Experimental experimental pending availability

APK Repository

The Verity APK repository is experimental. Do not rely on it for production until the publish workflow has produced signed APKINDEX files and the repository verification task confirms availability.

Repository metadata

APK arch Platform Repository URL Static metadata

x86_64 linux/amd64 /apk/x86_64

 /apk/x86_64/APKINDEX.tar.gz

aarch64 linux/arm64 /apk/aarch64

 /apk/aarch64/APKINDEX.tar.gz

Signing key

Install this key only after Verity publishes and confirms the fingerprint.

/apk/verity-apk-rsa.pub

Fingerprint: pending publication

Key rotation

Install old and new keys during the overlap window.
Run apk update and verify index refresh succeeds.
Remove the retired key after Verity announces rotation completion.

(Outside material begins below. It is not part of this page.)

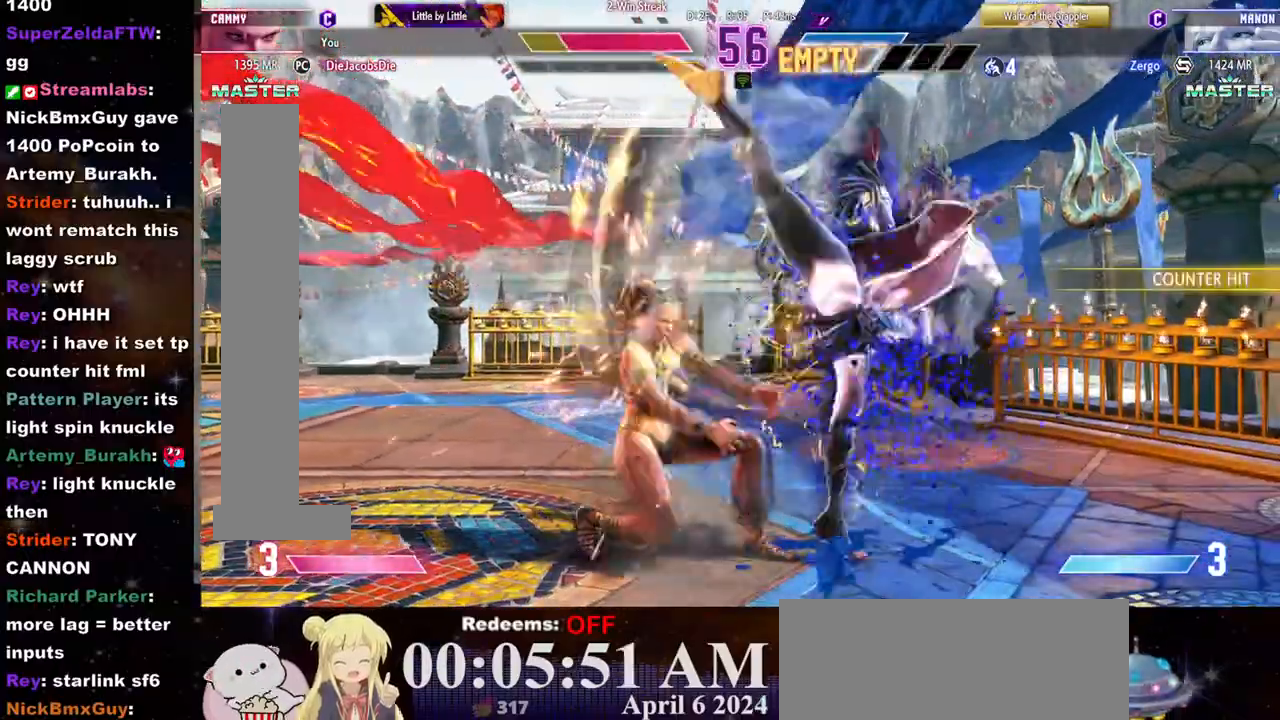
{"buttons": ["CROSS", "SQUARE"], "left_stick": "center", "events": [[433, "left_stick", "center"], [450, "CROSS", "down"], [450, "SQUARE", "down"]]}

Install flow after verification

set -eu
apk_arch="$(apk --print-arch)"
repo_url="/apk/${apk_arch}"

wget -O "/etc/apk/keys/verity-apk-rsa.pub" "/apk/verity-apk-rsa.pub"
printf '%s
' "$repo_url" >> /etc/apk/repositories
apk update

# apk add <verity-package>

Experimental caveats

Package names, versions, repository paths, and signing keys may change.
The repository may be empty or return 404 until publish and verification complete.
Use only in ephemeral tests until general availability.
Use published OCI container images for production workloads today.